Schroeder has a friend who was recently diagnosed with diabetes.  It's such a scary diagnosis.  He has to go down to the nurse to check his blood sugar around lunchtime.  Sometimes Schroeder goes with him.  He can now tell you what levels are normal or elevated.  I can see his tender heart as he talks about his friend.  

He's also so sweet when he plays with the toddlers at church.  

A friend guessed that Schroeder was my favorite kid.  Ha!  My relationship with each of my kids is different.  They are different people.  There is an Avett Brothers lyric that says, "I wonder which brother is better, Which one our parents love the most?"  and the response to the question is "He said I love you, And I'm proud of you both, in so many different ways".  This is truth.  I'm going to make a print of it and put it in the kids' bathroom.  

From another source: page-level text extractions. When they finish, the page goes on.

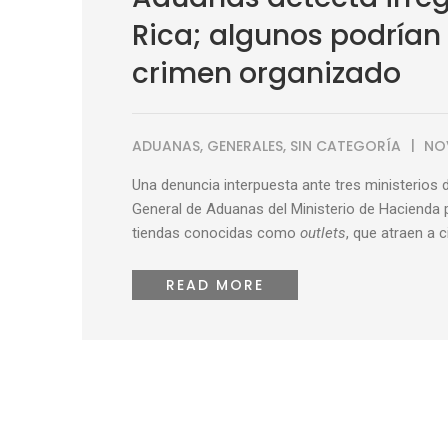
Rica; algunos podrían 
crimen organizado
ADUANAS
,
GENERALES
,
SIN CATEGORÍA
NO
Una denuncia interpuesta ante tres ministerios 
General de Aduanas del Ministerio de Hacienda p
tiendas conocidas como
outlets
, que atraen a 
READ MORE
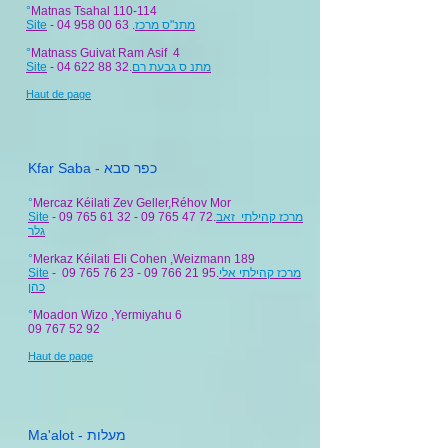
°
Matnas Tsahal 110-114
Site
-
04 958 00 63
.
מתנ"ס מרכז
°
Matnass Guivat Ram Asif 4
Site
- 04 622 88 32.
מתנ ס גבעת רם
Haut de page
Kfar Saba - כפר סבא
°
Mercaz Kéilati Zev Geller,Réhov Mor
Site
- 09 765 61 32 - 09 765 47 72.
מרכז קהילתי זאב
גלר
°
Merkaz Kéilati Eli Cohen ,Weizmann 189
Site
- 09 765 76 23 - 09 766 21 95.
מרכז קהילתי אלי
כהן
°
Moadon Wizo ,Yermiyahu 6
09 767 52 92
Haut de page
Ma'alot - מעלות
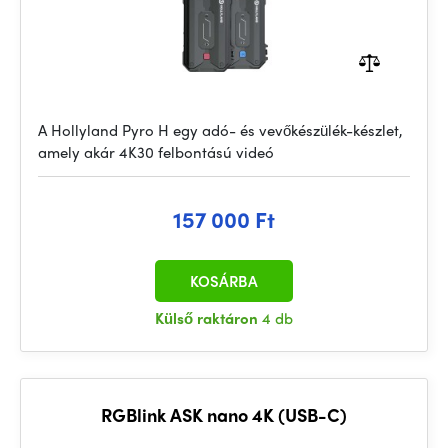
A Hollyland Pyro H egy adó- és vevőkészülék-készlet,
amely akár 4K30 felbontású videó
157 000 Ft
KOSÁRBA
Külső raktáron
4 db
RGBlink ASK nano 4K (USB-C)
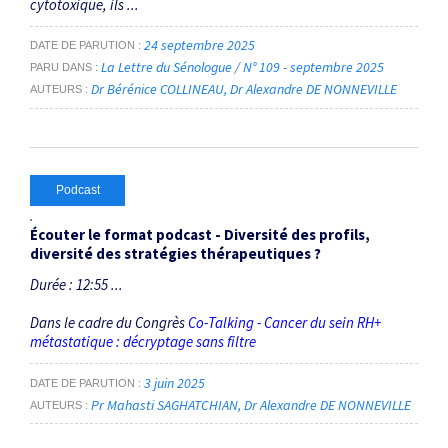
cytotoxique, ils ...
24 septembre 2025
DATE DE PARUTION
La Lettre du Sénologue / N° 109 - septembre 2025
PARU DANS
Dr Bérénice COLLINEAU
Dr Alexandre DE NONNEVILLE
AUTEURS
Podcast
Écouter le format podcast - Diversité des profils,
diversité des stratégies thérapeutiques ?
Durée : 12:55 ...
Dans le cadre du Congrès
Co-Talking - Cancer du sein RH+
métastatique : décryptage sans filtre
3 juin 2025
DATE DE PARUTION
Pr Mahasti SAGHATCHIAN
Dr Alexandre DE NONNEVILLE
AUTEURS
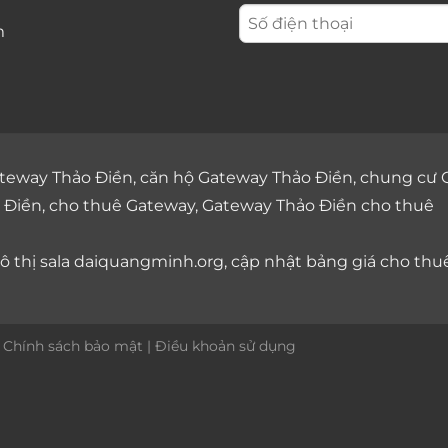
m
teway Thảo Điền
,
căn hộ Gateway Thảo Điền
,
chung cư 
 Điền
,
cho thuê Gateway
,
Gateway Thảo Điền cho thuê
 thị sala
daiquangminh.org, cập nhật bảng giá
cho thu
|
Chính sách bảo mật
|
Điều khoản sử dụng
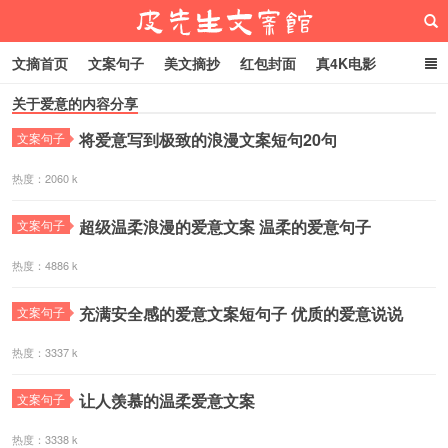
文摘首页
文案句子
美文摘抄
红包封面
真4K电影
关于爱意的内容分享
网络热梗
恋爱家庭
微信头像
将爱意写到极致的浪漫文案短句20句
文案句子
皮先生文案馆
热度：2060 k
超级温柔浪漫的爱意文案 温柔的爱意句子
文案句子
热度：4886 k
充满安全感的爱意文案短句子 优质的爱意说说
文案句子
热度：3337 k
让人羡慕的温柔爱意文案
文案句子
热度：3338 k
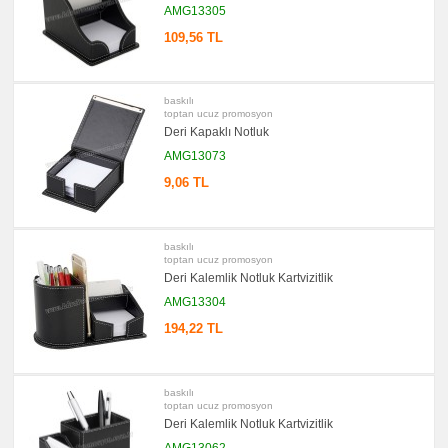
AMG13305
promosyon
Yapışkan
109,56 TL
Notluk
Seti
&
Not
Tutucu
baskılı
toptan ucuz promosyon
promosyon
Deri Kapaklı Notluk
Bilgisayar
Aksesuarları
AMG13073
promosyon
9,06 TL
Diğer
Ürünler
baskılı
toptan ucuz promosyon
Deri Kalemlik Notluk Kartvizitlik
AMG13304
194,22 TL
baskılı
toptan ucuz promosyon
Deri Kalemlik Notluk Kartvizitlik
AMG13062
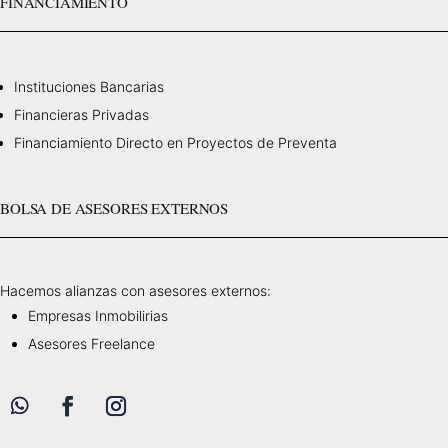
FINANCIAMIENTO
Instituciones Bancarias
Financieras Privadas
Financiamiento Directo en Proyectos de Preventa
BOLSA DE ASESORES EXTERNOS
Hacemos alianzas con asesores externos:
Empresas Inmobilirias
Asesores Freelance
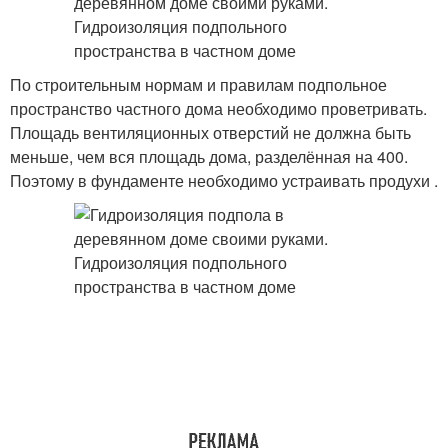
По строительным нормам и правилам подпольное
пространство частного дома необходимо проветривать.
Площадь вентиляционных отверстий не должна быть
меньше, чем вся площадь дома, разделённая на 400.
Поэтому в фундаменте необходимо устраивать продухи .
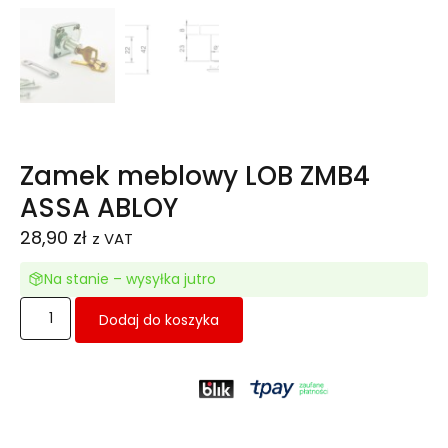
Zamek meblowy LOB ZMB4
ASSA ABLOY
28,90
zł
z VAT
Na stanie – wysyłka jutro
Dodaj do koszyka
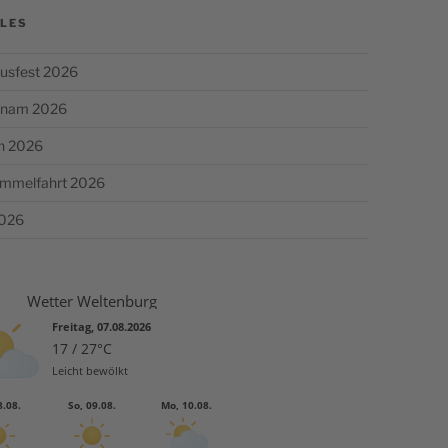
LES
usfest 2026
chnam 2026
n 2026
Himmelfahrt 2026
2026
Wetter Weltenburg
Freitag, 07.08.2026
17 / 27°C
Leicht bewölkt
8.08.
So, 09.08.
Mo, 10.08.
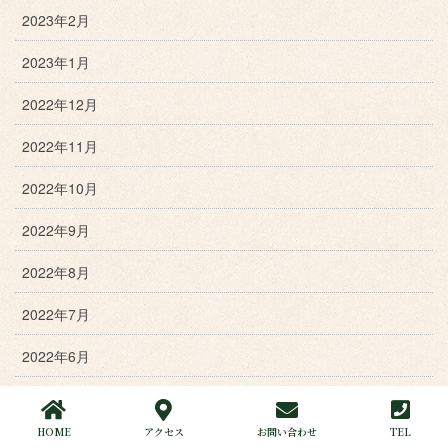
2023年2月
2023年1月
2022年12月
2022年11月
2022年10月
2022年9月
2022年8月
2022年7月
2022年6月
2022年5月
HOME
アクセス
お問い合わせ
TEL
2022年4月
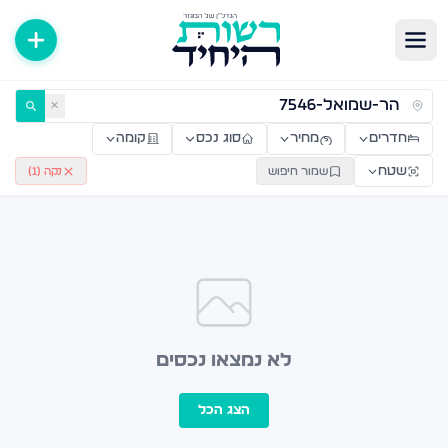
ירות למכירה ולהשכרה — רשות היחיד
✕
חדרים
מחיר
סוג נכס
קומה
שטח
שמור חיפוש
נקה (
1
)
לא נמצאו נכסים
הצג הכל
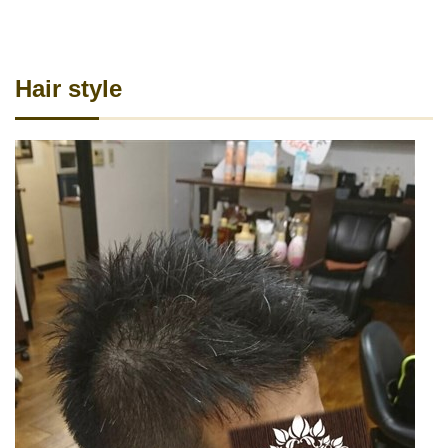
Hair style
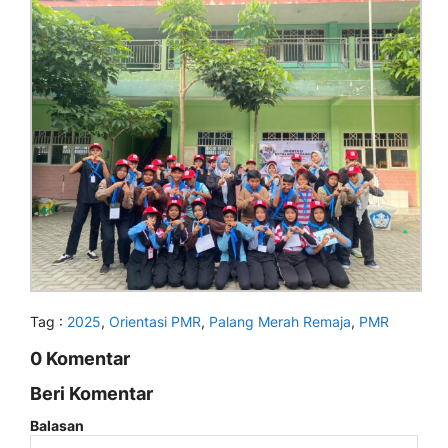
Tag :
2025
,
Orientasi PMR
,
Palang Merah Remaja
,
PMR
0 Komentar
Beri Komentar
Balasan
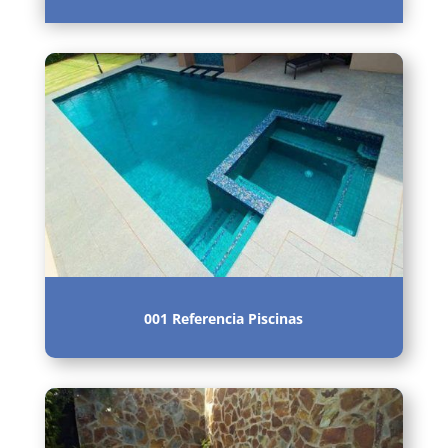
001 Referencia Piscinas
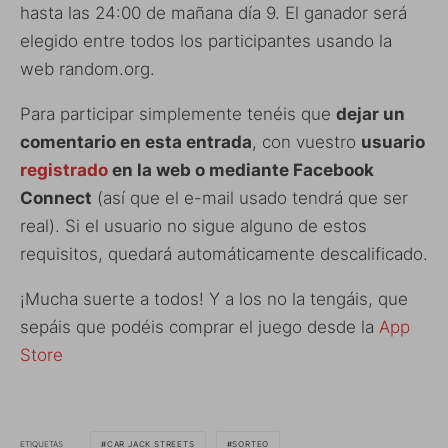
hasta las 24:00 de mañana día 9. El ganador será
elegido entre todos los participantes usando la
web random.org.
Para participar simplemente tenéis que
dejar un
comentario en esta entrada
, con vuestro
usuario
registrado
en la web o mediante Facebook
Connect
(así que el e-mail usado tendrá que ser
real). Si el usuario no sigue alguno de estos
requisitos, quedará automáticamente descalificado.
¡Mucha suerte a todos! Y a los no la tengáis, que
sepáis que podéis comprar el juego desde la
App
Store
ETIQUETAS
CAR JACK STREETS
SORTEO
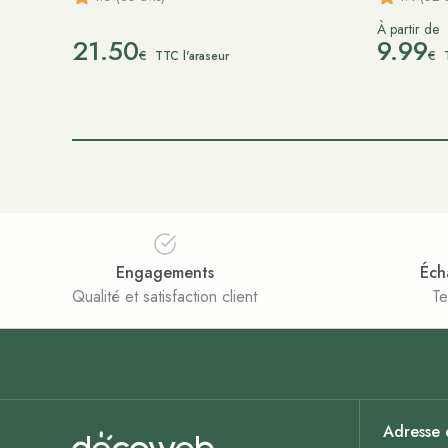
À partir de
21.50
9.99
€
€
TTC l'araseur
Engagements
Éch
Qualité et satisfaction client
Te
Adresse 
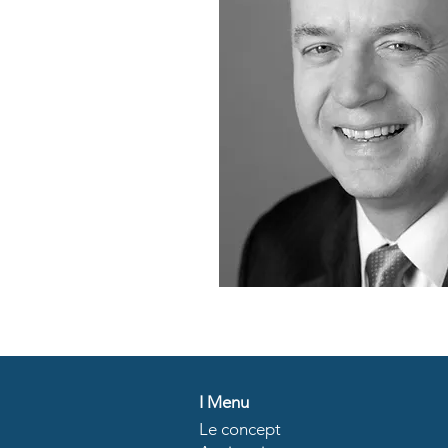
I
Menu
Le concept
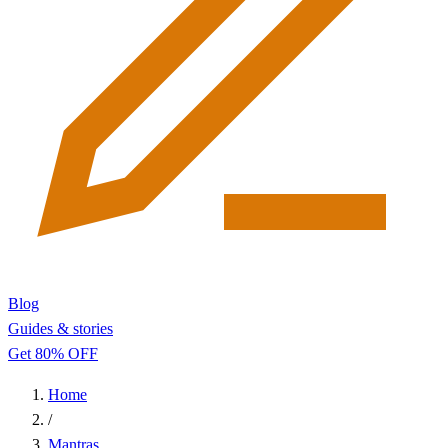
Blog
Guides & stories
Get 80% OFF
Home
/
Mantras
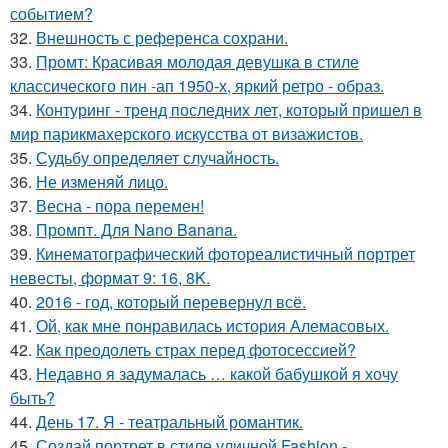
событием?
32.
Внешность с референса сохрани.
33.
Промт: Красивая молодая девушка в стиле
классического пин -ап 1950-х, яркий ретро - образ.
34.
Контуринг - тренд последних лет, который пришел в
мир парикмахерского искусства от визажистов.
35.
Судьбу определяет случайность.
36.
Не изменяй лицо.
37.
Весна - пора перемен!
38.
Промпт. Для Nano Banana.
39.
Кинематографический фотореалистичный портрет
невесты, формат 9: 16, 8K.
40.
2016 - год, который перевернул всё.
41.
Ой, как мне понравилась история Алемасовых.
42.
Как преодолеть страх перед фотосессией?
43.
Недавно я задумалась … какой бабушкой я хочу
быть?
44.
День 17. Я - театральный романтик.
45.
Создай портрет в стиле уличной Fashion -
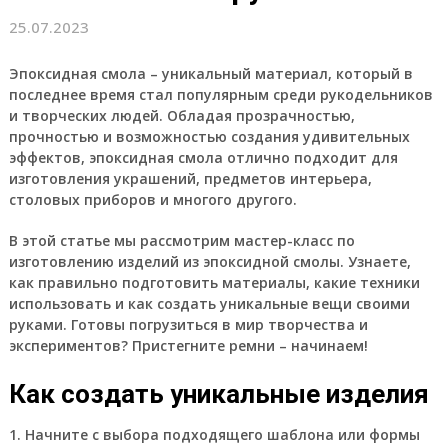
25.07.2023
Эпоксидная смола – уникальный материал, который в
последнее время стал популярным среди рукодельников
и творческих людей. Обладая прозрачностью,
прочностью и возможностью создания удивительных
эффектов, эпоксидная смола отлично подходит для
изготовления украшений, предметов интерьера,
столовых приборов и многого другого.
В этой статье мы рассмотрим мастер-класс по
изготовлению изделий из эпоксидной смолы. Узнаете,
как правильно подготовить материалы, какие техники
использовать и как создать уникальные вещи своими
руками. Готовы погрузиться в мир творчества и
экспериментов? Пристегните ремни – начинаем!
Как создать уникальные изделия
1. Начните с выбора подходящего шаблона или формы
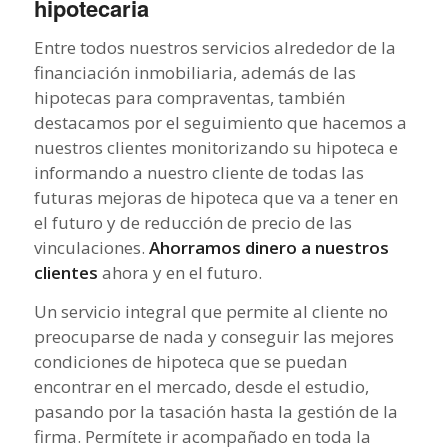
hipotecaria
Entre todos nuestros servicios alrededor de la
financiación inmobiliaria, además de las
hipotecas para compraventas, también
destacamos por el seguimiento que hacemos a
nuestros clientes monitorizando su hipoteca e
informando a nuestro cliente de todas las
futuras mejoras de hipoteca que va a tener en
el futuro y de reducción de precio de las
vinculaciones.
Ahorramos dinero a nuestros
clientes
ahora y en el futuro.
Un servicio integral que permite al cliente no
preocuparse de nada y conseguir las mejores
condiciones de hipoteca que se puedan
encontrar en el mercado, desde el estudio,
pasando por la tasación hasta la gestión de la
firma. Permítete ir acompañado en toda la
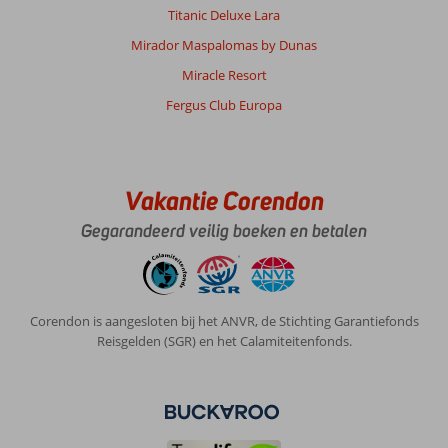
niks
Titanic Deluxe Lara
mee.
Mirador Maspalomas by Dunas
Steun
van
Miracle Resort
Corendon
Fergus Club Europa
service
kun
je
niet
verwachten,
Vakantie Corendon
die
Gegarandeerd veilig boeken en betalen
blokkeert
de
chat
gewoon
als
Corendon is aangesloten bij het ANVR, de Stichting Garantiefonds
je
Reisgelden (SGR) en het Calamiteitenfonds.
ze
wil
bereiken.
Algemene indruk
4
Eten
8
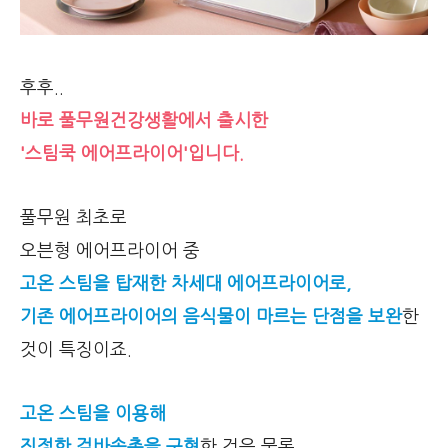
후후..
바로 풀무원건강생활에서 출시한
'스팀쿡 에어프라이어'입니다.
풀무원 최초로
오븐형 에어프라이어 중
고온 스팀을 탑재한 차세대 에어프라이어로,
기존 에어프라이어의 음식물이 마르는 단점을 보완
한
것이 특징이죠.
고온 스팀을 이용해
진정한 겉바속촉을 구현
한 것은 물론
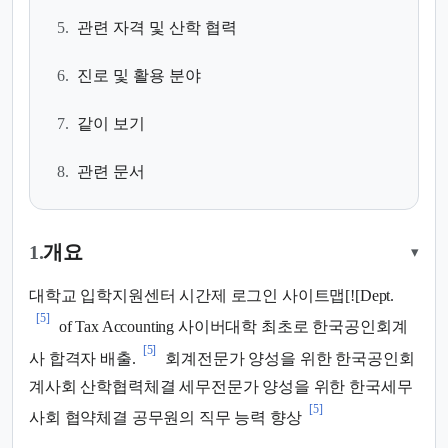
5.
관련 자격 및 산학 협력
6.
진로 및 활용 분야
7.
같이 보기
8.
관련 문서
1.
개요
▾
대학교 입학지원센터 시간제 로그인 사이트맵[![Dept.
[5]
of Tax Accounting 사이버대학 최초로 한국공인회계
[5]
사 합격자 배출.
회계전문가 양성을 위한 한국공인회
계사회 산학협력체결 세무전문가 양성을 위한 한국세무
[5]
사회 협약체결 공무원의 직무 능력 향상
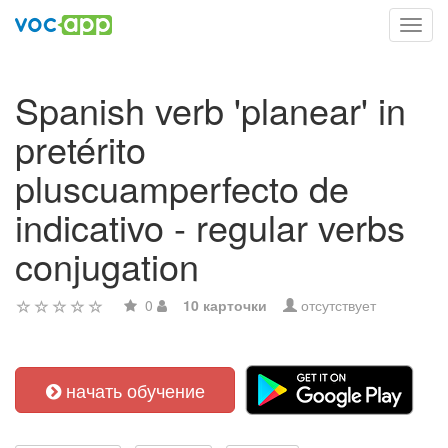
Toggl
navig
Spanish verb 'planear' in
pretérito
pluscuamperfecto de
indicativo - regular verbs
conjugation
0
10 карточки
отсутствует
начать обучение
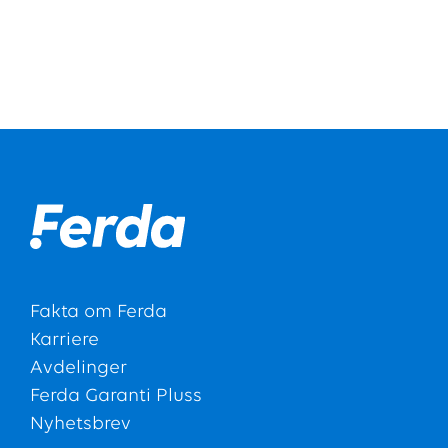
Fakta om Ferda
Karriere
Avdelinger
Ferda Garanti Pluss
Nyhetsbrev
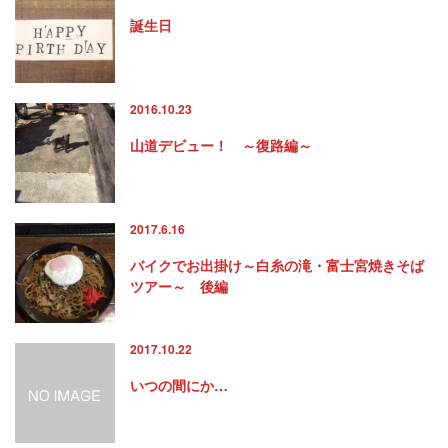
誕生日
2016.10.23
山道デビュー！ ～復路編～
2017.6.16
バイクでお出掛け～白糸の滝・富士宮焼きそば
ツアー～ 後編
2017.10.22
いつの間にか…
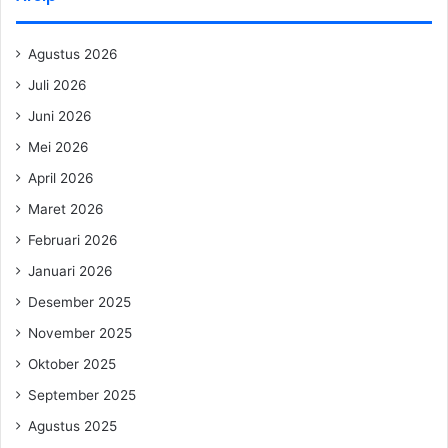
Agustus 2026
Juli 2026
Juni 2026
Mei 2026
April 2026
Maret 2026
Februari 2026
Januari 2026
Desember 2025
November 2025
Oktober 2025
September 2025
Agustus 2025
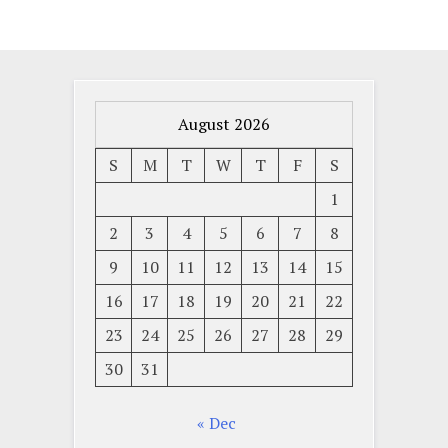
August 2026
S
M
T
W
T
F
S
1
2
3
4
5
6
7
8
9
10
11
12
13
14
15
16
17
18
19
20
21
22
23
24
25
26
27
28
29
30
31
« Dec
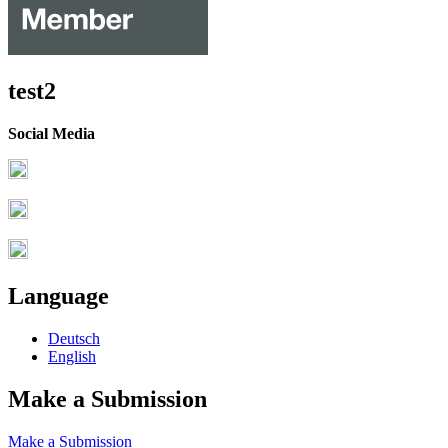
test2
Social Media
Language
Deutsch
English
Make a Submission
Make a Submission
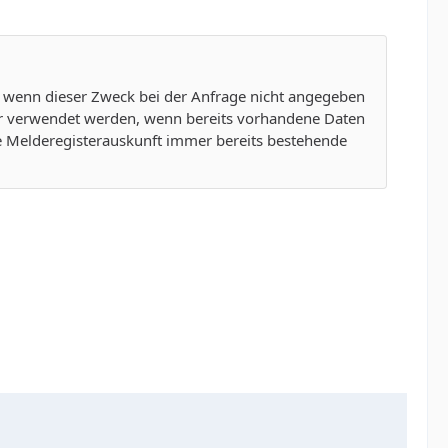
, wenn dieser Zweck bei der Anfrage nicht angegeben
nur verwendet werden, wenn bereits vorhandene Daten
ine Melderegisterauskunft immer bereits bestehende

I love Schroeder for his energy, his curiosity, his hugs, his dimple, his freckles.   I love that his favorite color is purple.  I'm proud of him for his determination.  I connect with him because we're both middle kids.  Plus, it looks like I gave him all my height genes.  I'm just now coming to terms with how my height has affected my life in a million subtle ways so I'm aware of the subtle ways it might affect him.  That impulsiveness was all from me, too.  You're welcome, kid. 

Happy first decade, my beautiful boy.